Ron Howard’s film Apollo 13 accounts the ordeal of a crew stuck in space after an explosion, finding a way home and the army of technicians in Houston seeking a solution. It actually happened even if Hollywood took some liberties.

They had to alter the lunar module to function as a return craft to earth using the items left undamaged in the various space modules. 1970, fifty years ago, computer technology was ancient by today’s standard. The cheap Poco smartphone today has stronger processing power.

But they found a way. They got the crew home alive.
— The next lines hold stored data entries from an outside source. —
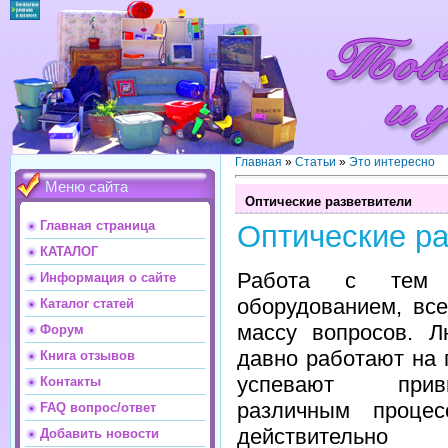
Главная
»
Статьи
»
Это интересно
Меню сайта
Оптические разветвители
Главная страница
Оптические ра
КАТАЛОГ
Работа с тем
Информация о сайте
оборудованием, вс
Каталог статей
массу вопросов. Л
Форум
давно работают на 
Книга отзывов
успевают при
Контакты
различным процес
FAQ вопрос/ответ
действительно 
Добавить новости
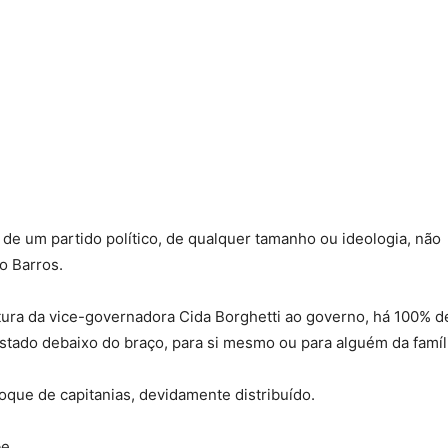
 de um partido político, de qualquer tamanho ou ideologia, não
o Barros.
tura da vice-governadora Cida Borghetti ao governo, há 100% d
stado debaixo do braço, para si mesmo ou para alguém da famíl
oque de capitanias, devidamente distribuído.
e.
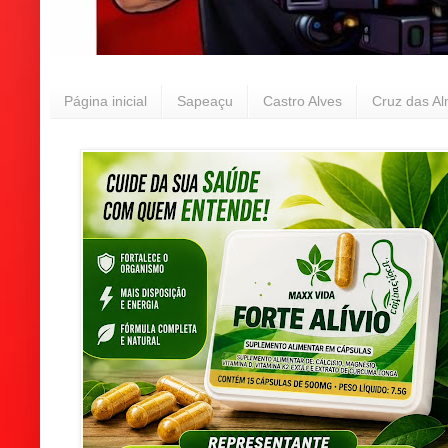
Página inicial
Sapeaçu
Castro Alves
Cruz das A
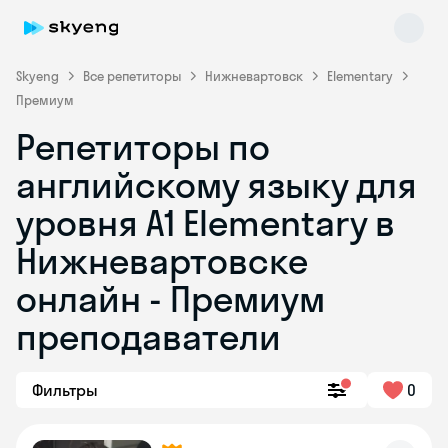
Skyeng
Все репетиторы
Нижневартовск
Elementary
Премиум
Репетиторы по
английскому языку для
уровня A1 Elementary в
Нижневартовске
Skyeng Chat
online
онлайн - Премиум
преподаватели
Фильтры
0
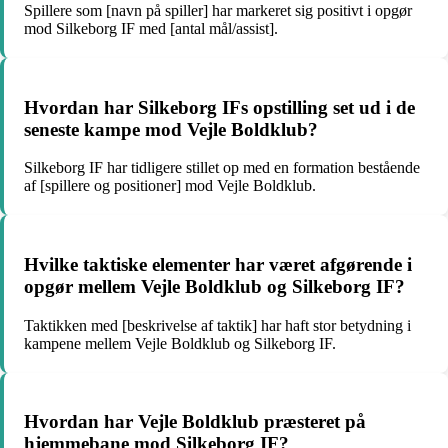
Spillere som [navn på spiller] har markeret sig positivt i opgør
mod Silkeborg IF med [antal mål/assist].
Hvordan har Silkeborg IFs opstilling set ud i de
seneste kampe mod Vejle Boldklub?
Silkeborg IF har tidligere stillet op med en formation bestående
af [spillere og positioner] mod Vejle Boldklub.
Hvilke taktiske elementer har været afgørende i
opgør mellem Vejle Boldklub og Silkeborg IF?
Taktikken med [beskrivelse af taktik] har haft stor betydning i
kampene mellem Vejle Boldklub og Silkeborg IF.
Hvordan har Vejle Boldklub præsteret på
hjemmebane mod Silkeborg IF?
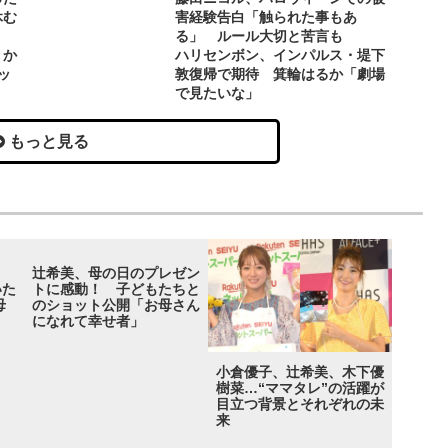
休む
害経験告白「触られた事もあ
る」 ルール大切と苦言も
りか
ハリセンボン、インパルス・堤下
ッ
敦復帰で期待 箕輪はるか「劇場
で見たいな」
もっと見る
・
辻希美、母の日のプレゼン
いた
トに感動！ 子どもたちと
母
のショット公開「お母さん
になれて幸せ者」
小倉優子、辻希美、木下優
樹菜…“ママタレ”の活躍が
目立つ背景とそれぞれの未
来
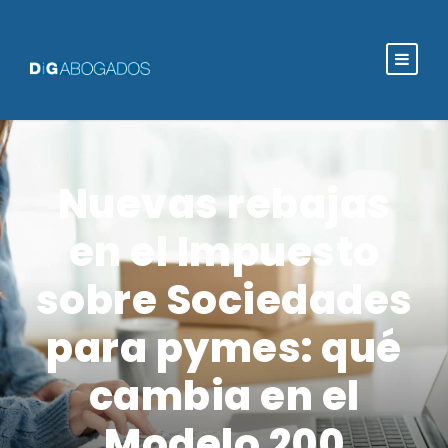
Nuevas rebajas
en el Impuesto
sobre Sociedades
para pymes: qué
cambia en el
Modelo 200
Malaysia’s education organically grew, as did British rule across the land. Sekolah pondok, Chinese community schools, estate huts to assist plantation workers mark the salary ledger, British schools to prepare civil servants and churches seeking new faithful via the gratitude of education.

It shifted the illiterate masses to readers of letters. Revolutionary.

But since independence, we’ve just been defensive. Give what we can but want to control all of education, as power is linked to how the people are educated. That’s when public education began to slip.

So, our educationists of all backgrounds when asked to cobble together a craft, to bring Malaysia’s “Apollo 13” together from the shambles of history they had no control over, but to realise a solution nevertheless, they went out for tea to bitch about the past.

Instead of recognising the challenges and making hard decisions to achieve the key objectives for long-term prosperity, they opted to stick “Perpetual delay” to the problem.

Covid-19 is a stark reminder of how flimsy our public school system is, and further reminders may not be forthcoming. It’s time to change, to use our public schools to bring Malaysia home.

* This is the personal opinion of the columnist.